In the coming days it was announced that Arthur and Kathleen Breitman had set about ousting the head of the foundation, a man named Johann Gevers, demanding he give up the reigns of the foundation.
The irony that a cryptocurrency designed to decentralise governance has potentially been undone by a disagreement between founders is poetic, but investors aren’t seeing the funny side. The foundation was supposed to be independent. hundreds of millions worth of Bitcoin and Ether are tied up in the foundations. The Breitmans still control the Tezos source code through a Delaware company.
I think that Tezos received way more money in funding than it would/should have in a normal market. The ICO bubble put over 200 million dollars in the hands of a nameless team that weren't even close to a finished product.
Should I Invest In Tezos?
Surprisingly things are looking up. In early February, Grevers announced that he was stepping down as head of the foundation It remains to be seen if he will follow through on this promise. A Medium article explaining why the foundation first started trying to remove Grevers days paint a bleak story of his character. It is co-authored by James Hogan, former EVP Engineering at PayPal, and Patri Friedman, software engineer at Google and financial backers of Tezos.
The article, and a large portion of the committee are calling for the Tezos foundations to publicly deferring leadership of the Tezos project to the T2 Foundation, and fund the T2 Foundation at sufficient levels to significantly advance both organizations’ shared mission.

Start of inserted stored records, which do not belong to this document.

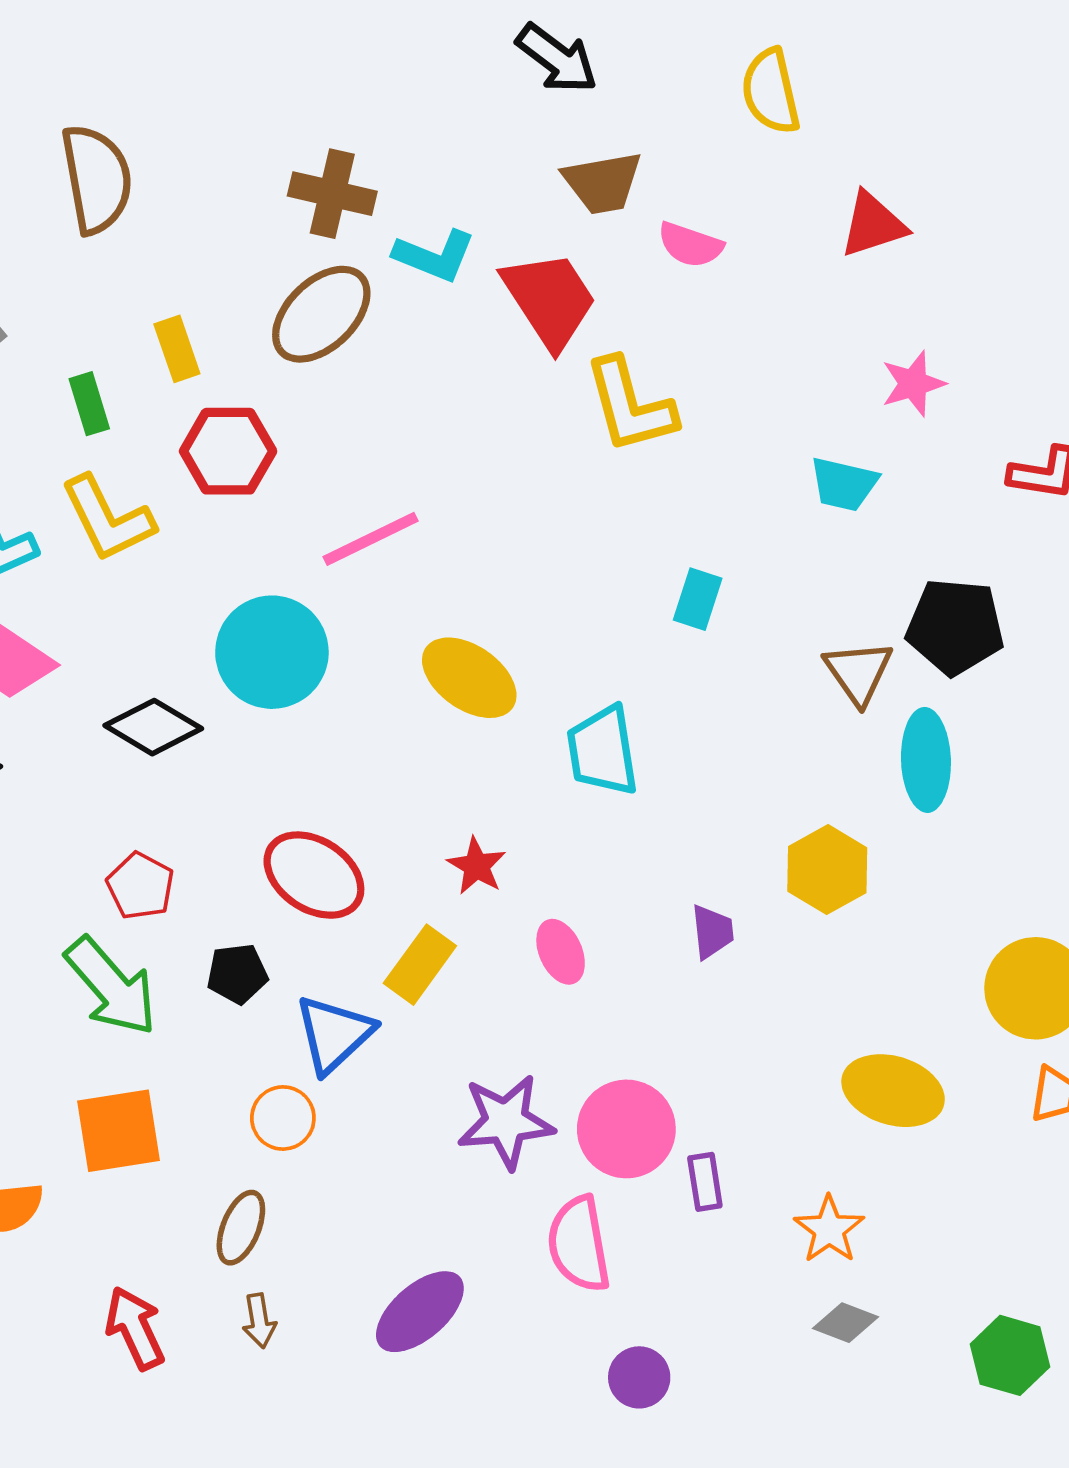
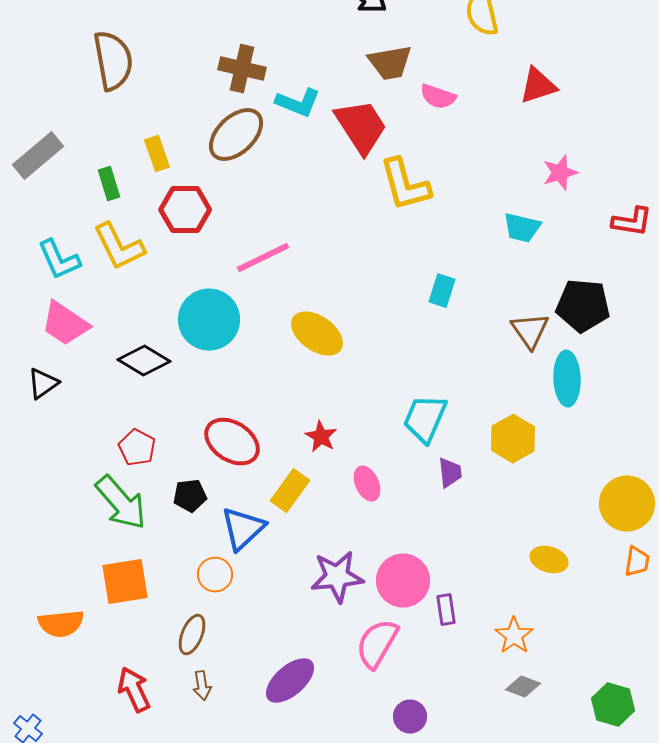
cyan trapezoid: (603, 751) -> (425, 419), moved, turned 32
yellow ellipse: (893, 1091) -> (549, 560), size x0.7
pink semicircle: (579, 1244) -> (377, 644), turned 40

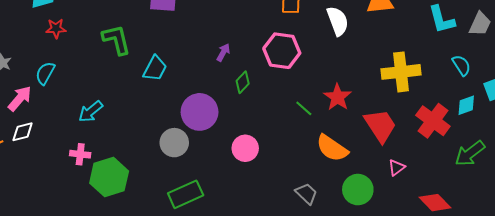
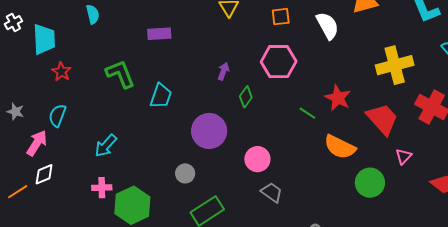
red star: (56, 28) -> (61, 72), turned -30
gray circle: (174, 143) -> (185, 173), moved, size x0.7
gray trapezoid: (306, 194) -> (272, 192), moved

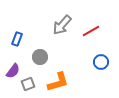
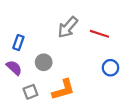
red line: (91, 31) -> (100, 34), turned 48
purple semicircle: (13, 71) -> (14, 68), moved, turned -84

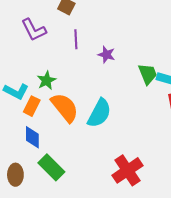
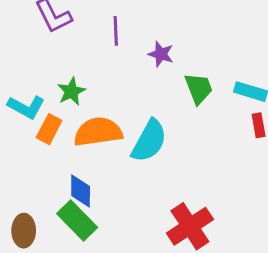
green trapezoid: (148, 74) -> (199, 88), moved
orange semicircle: (65, 107) -> (98, 132), turned -60
blue diamond: (32, 137) -> (81, 191), moved

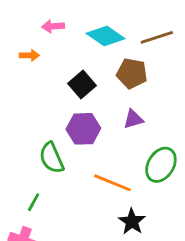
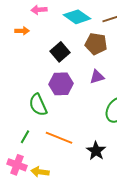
orange line: (112, 183) -> (59, 138), moved

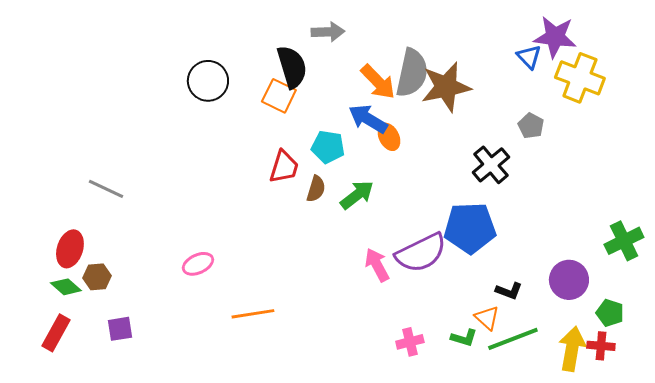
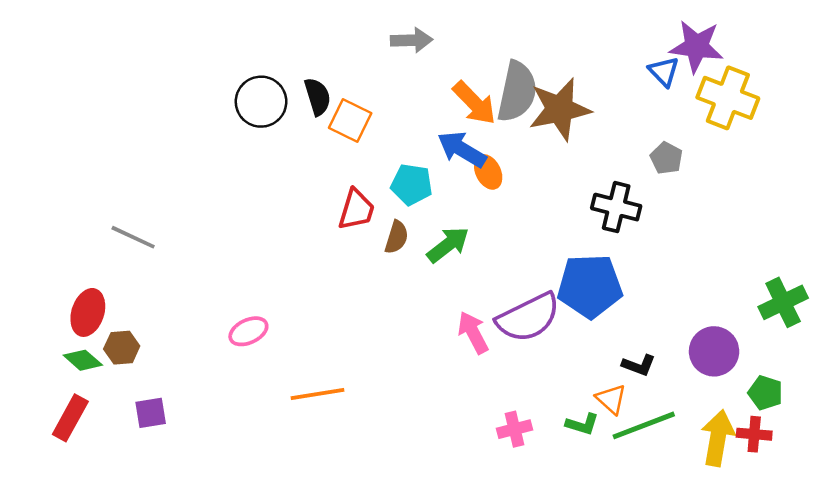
black semicircle: (292, 67) -> (317, 97), moved, size x0.7
black cross: (491, 165) -> (616, 207), turned -36

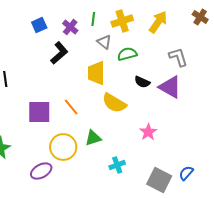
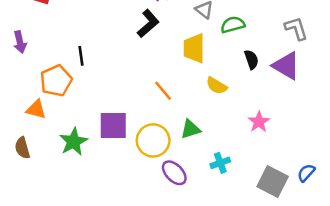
black semicircle: (142, 82) -> (251, 60), turned -133
yellow semicircle: (114, 103) -> (217, 86), size x0.7
purple square: (39, 112) -> (113, 125), moved
purple ellipse: (41, 171) -> (174, 173), moved, turned 75

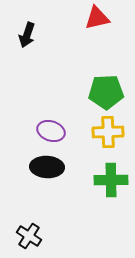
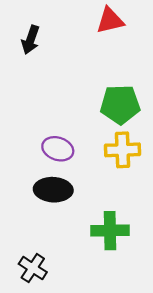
green cross: (111, 180) -> (110, 231), moved

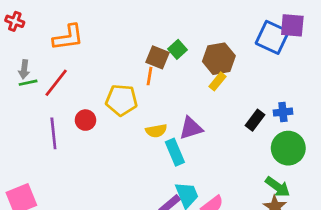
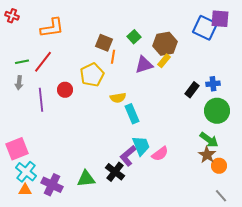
brown square: (158, 57) -> (104, 43), moved
gray arrow: (24, 69) -> (19, 83), moved
yellow pentagon: (122, 100) -> (92, 75), turned -30
purple triangle: (191, 128) -> (144, 65), moved

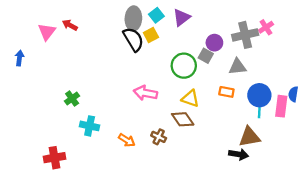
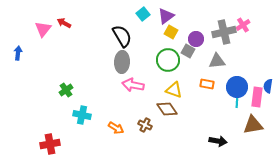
gray ellipse: (133, 19) -> (122, 62), moved
yellow square: (151, 35) -> (171, 32), moved, turned -32
brown triangle: (249, 137) -> (253, 125), moved

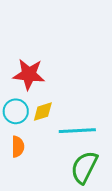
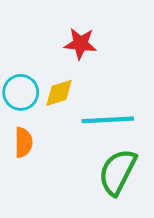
red star: (29, 74) -> (80, 44), moved, size x0.7

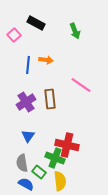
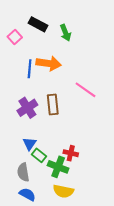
green arrow: (75, 31) -> (65, 33), moved
orange arrow: (46, 60) -> (49, 63), size x1.6
red cross: (67, 145) -> (71, 153), size x0.6
green rectangle: (39, 172) -> (39, 155), moved
yellow semicircle: (60, 181) -> (63, 191), turned 108

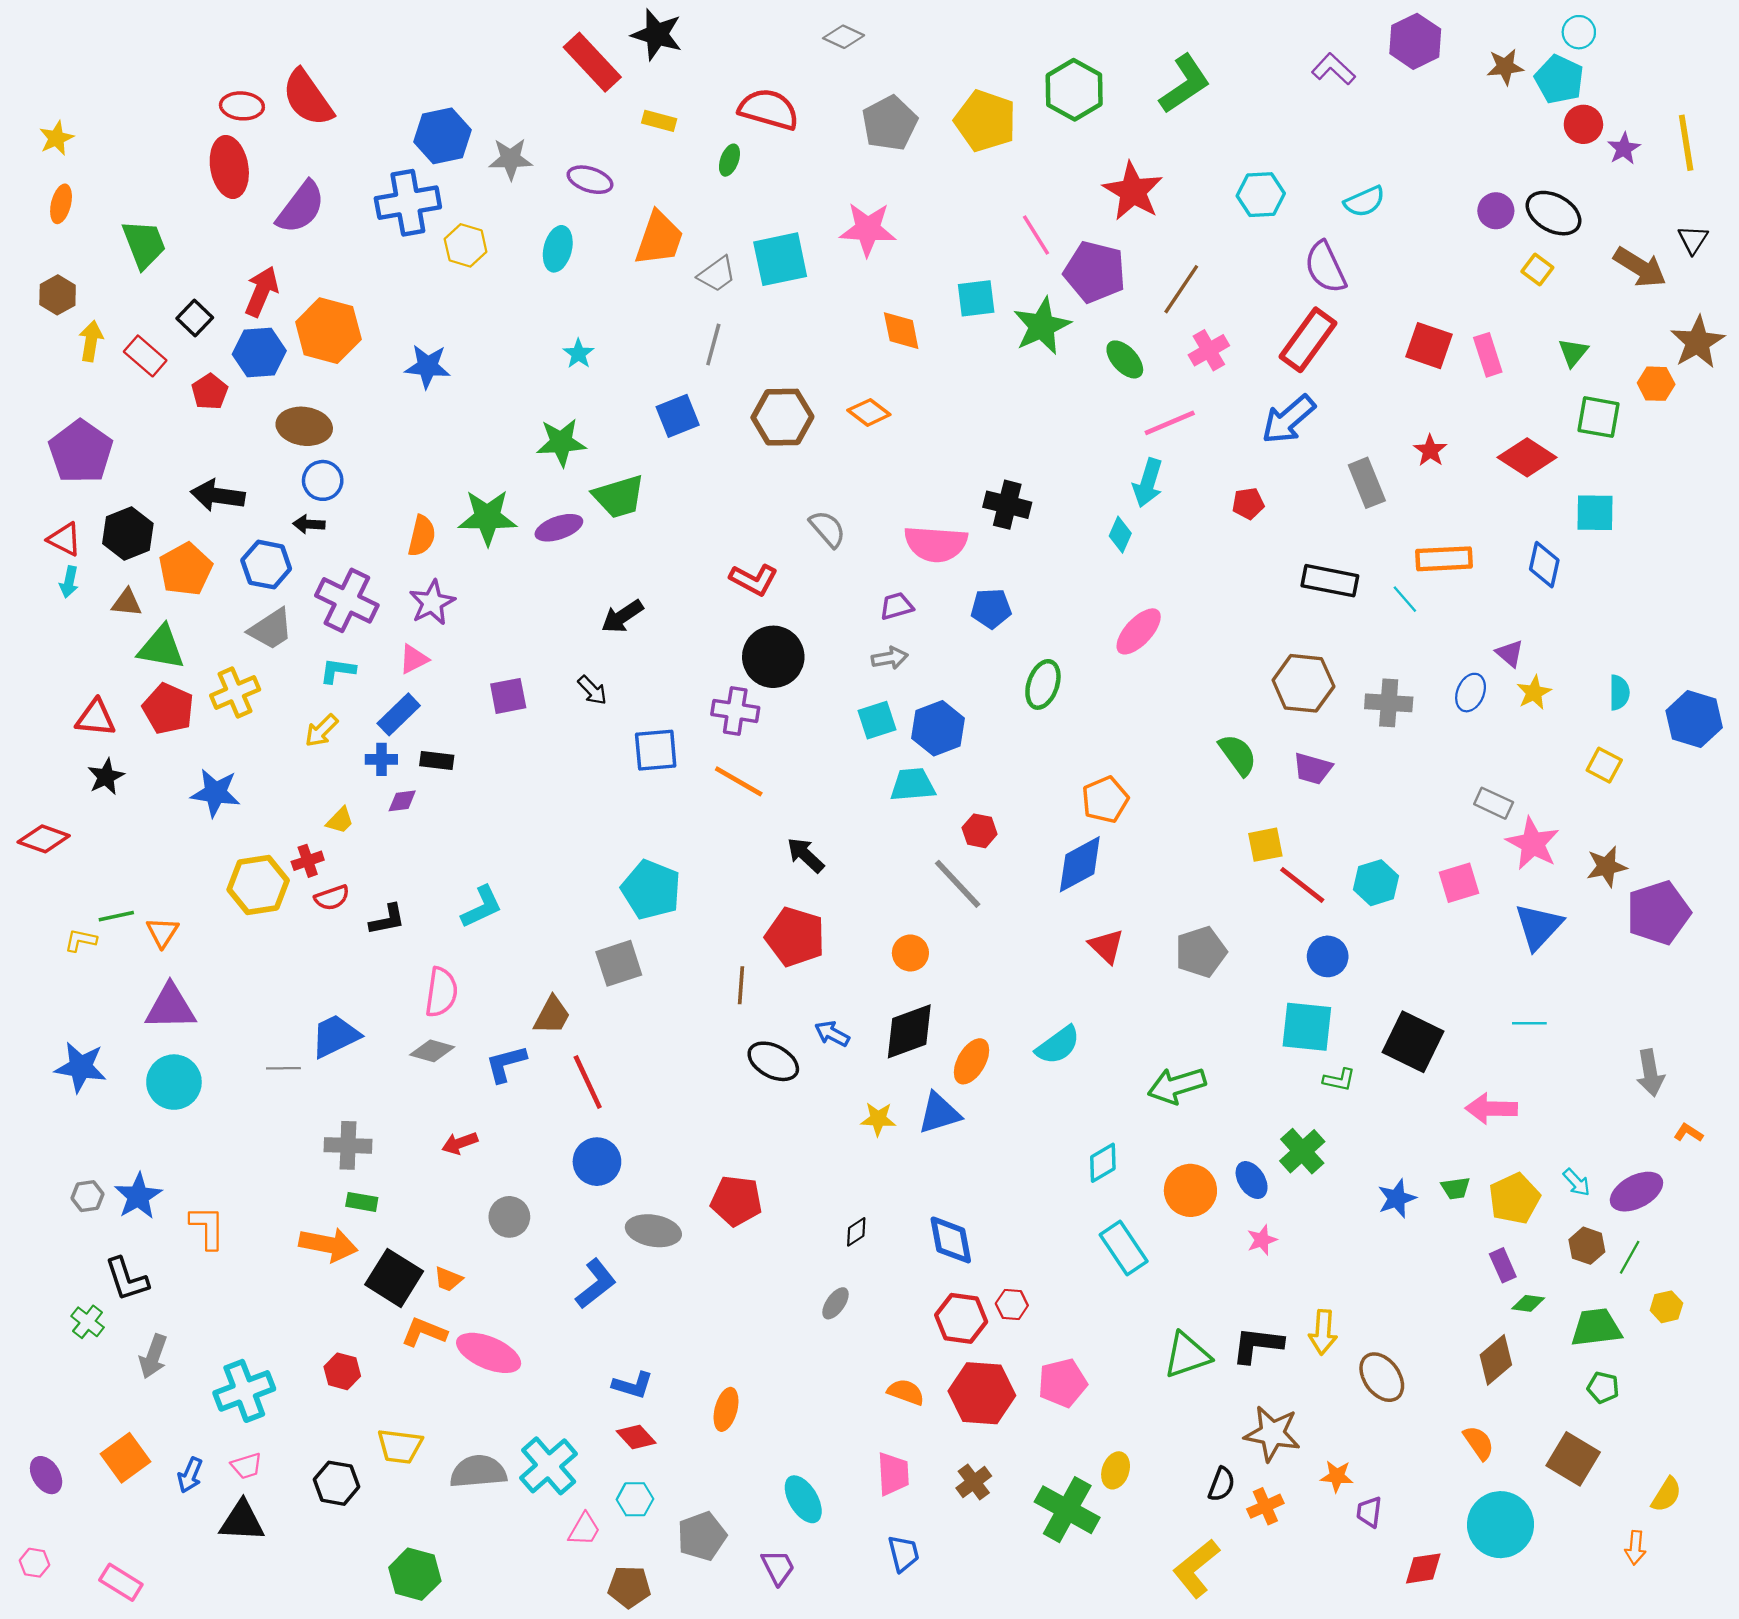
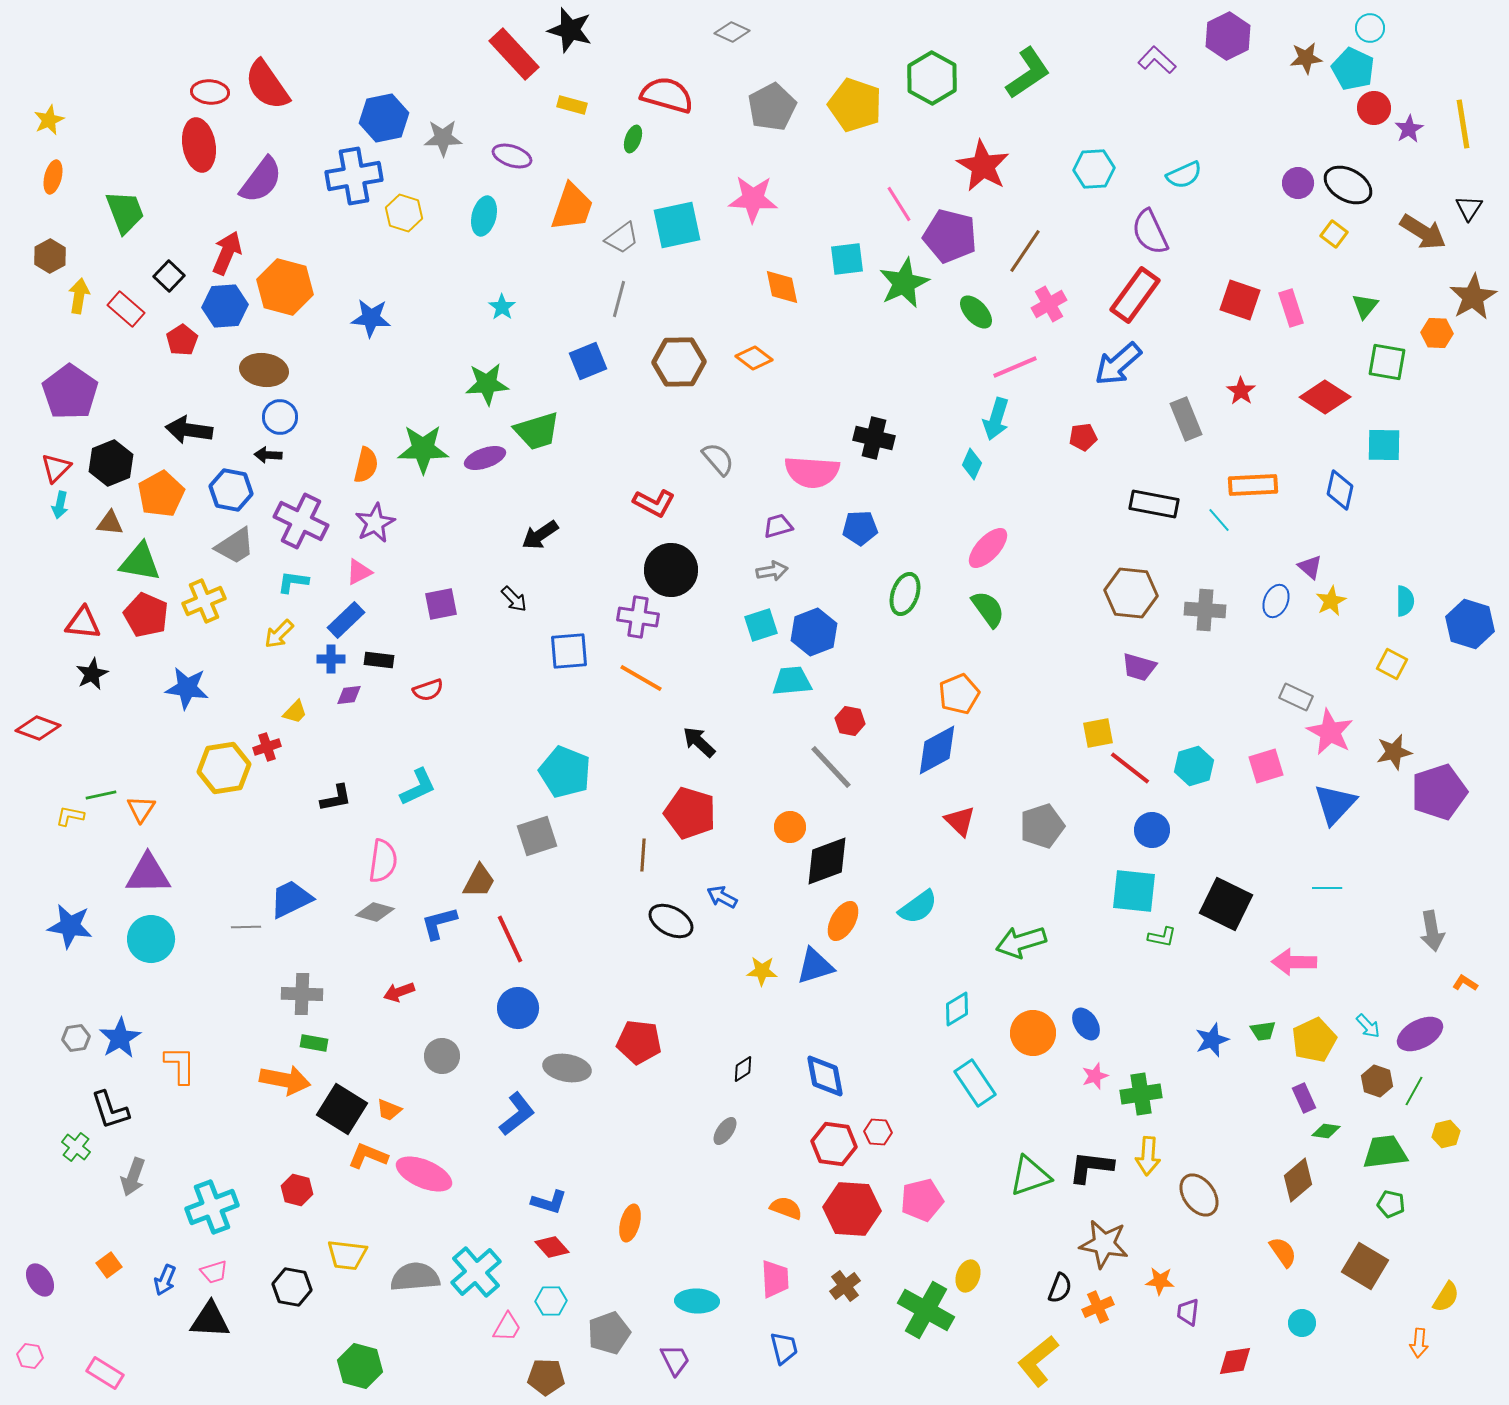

If the T2 Foundation does manage to reclaim Tezos it is possible they might mine the first block and start building their network. General sentiment among the community is rallied behind the competent T2 foundation but it seems like all they really want is progress.
If, and this is a big if, the new community, or the old community without Grevers manages to put those funds to go use Tezos has a shot at bringing their hundred million dollar idea to fruition.